MATERIAL FOR THIS TASK:
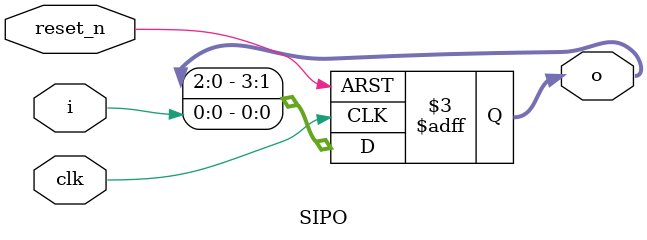
<source format=v>
`timescale 1ns / 1ps


module SIPO #(parameter size=4) (
    o,
    clk,
    reset_n,
    i
    );
    
    output reg [size-1:0]o;
    input clk;
    input reset_n;
    input i;
    
    always@(posedge clk or negedge reset_n)
    begin
        if(!reset_n)
            o <= 0;
            
        else
            o <= {o[size-2:0], i};
    end
endmodule

</source>
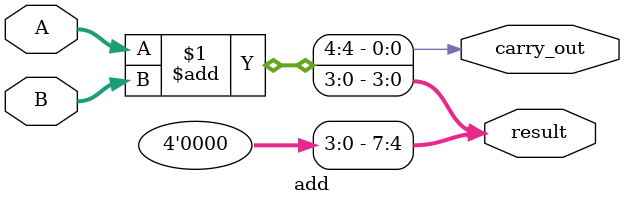
<source format=v>
module add #(parameter WIDTH = 4) (
    input [WIDTH-1:0] A, B,
    output [2*WIDTH-1:0] result,  // 8-bit for 4-bit inputs
    output carry_out
);
    assign {carry_out, result[WIDTH-1:0]} = A + B;  // Add with carry
    assign result[2*WIDTH-1:WIDTH] = 0;  // Zero-extend upper bits
endmodule
</source>
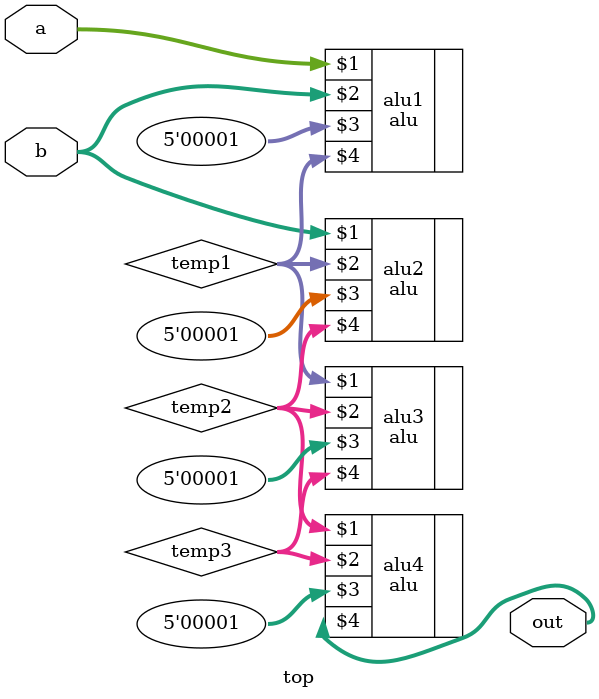
<source format=v>
`timescale 1ns / 1ps

module top(
  input signed  [31:0] a,
  input signed  [31:0] b,
  output        [31:0] out
);

wire [31:0] temp1, temp2, temp3;

alu alu1(a, b, 5'h1, temp1);
alu alu2(b, temp1, 5'h1, temp2);
alu alu3(temp1, temp2, 5'h1, temp3);
alu alu4(temp2, temp3, 5'h1, out);

endmodule // top
</source>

YOUR INSTRUCTIONS: Please go through the data above and copy every line that has the word "output".

ANSWER TO THIS EXERCISE:
    output reg [size-1:0]o;
    output [2*WIDTH-1:0] result,  // 8-bit for 4-bit inputs
    output carry_out
  output        [31:0] out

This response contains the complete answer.